[SUPPLIED ENTRIES]
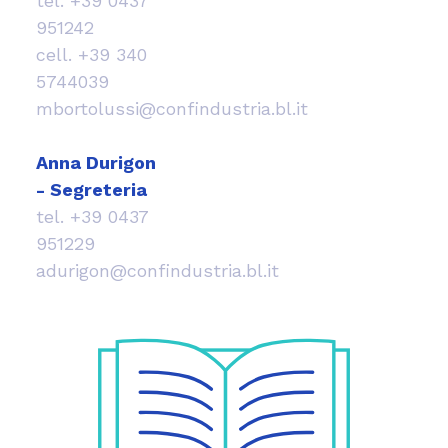
tel.
+39 0437
951242
cell.
+39 340
5744039
mbortolussi@confindustria.bl.it
Anna Durigon
- Segreteria
tel.
+39 0437
951229
adurigon@confindustria.bl.it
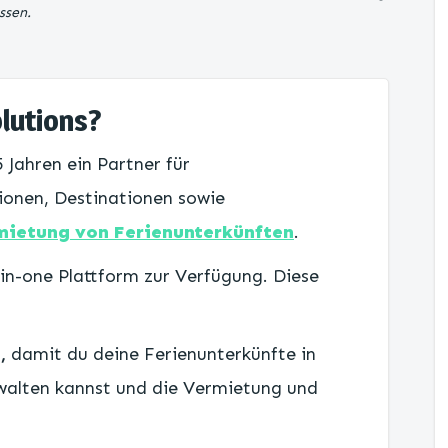
ssen.
lutions?
5 Jahren ein Partner für
ionen, Destinationen sowie
mietung von Ferienunterkünften
.
-in-one Plattform zur Verfügung. Diese
,
damit du deine Ferienunterkünfte in
walten kannst und die Vermietung und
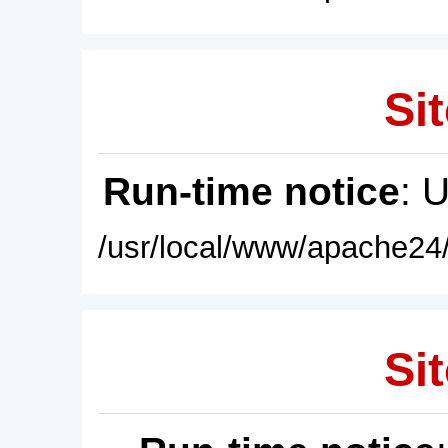
Sit
Run-time notice
: 
/usr/local/www/apache24/
Sit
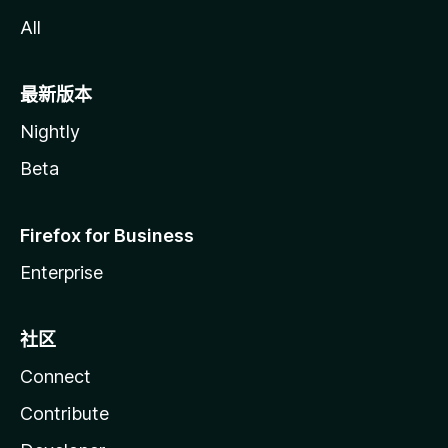
All
最新版本
Nightly
Beta
Firefox for Business
Enterprise
社区
Connect
Contribute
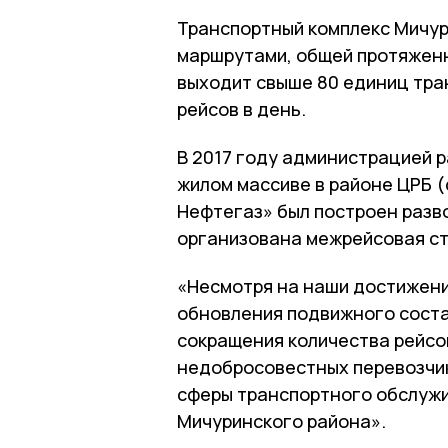
Транспортный комплекс Мичур
маршрутами, общей протяженн
выходит свыше 80 единиц тра
рейсов в день.
В 2017 году администрацией 
жилом массиве в районе ЦРБ (
Нефтегаз» был построен разво
организована межрейсовая ст
«Несмотря на наши достижен
обновления подвижного соста
сокращения количества рейсо
недобросовестных перевозчик
сферы транспортного обслужи
Мичуринского района».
[/SUPPLIED ENTRIES]
## YOUR ASSIGNMENT
Look through the entries above; copy each line where the string "confindustria" appears.

## EXPECTED OUTPUT
mbortolussi@confindustria.bl.it
adurigon@confindustria.bl.it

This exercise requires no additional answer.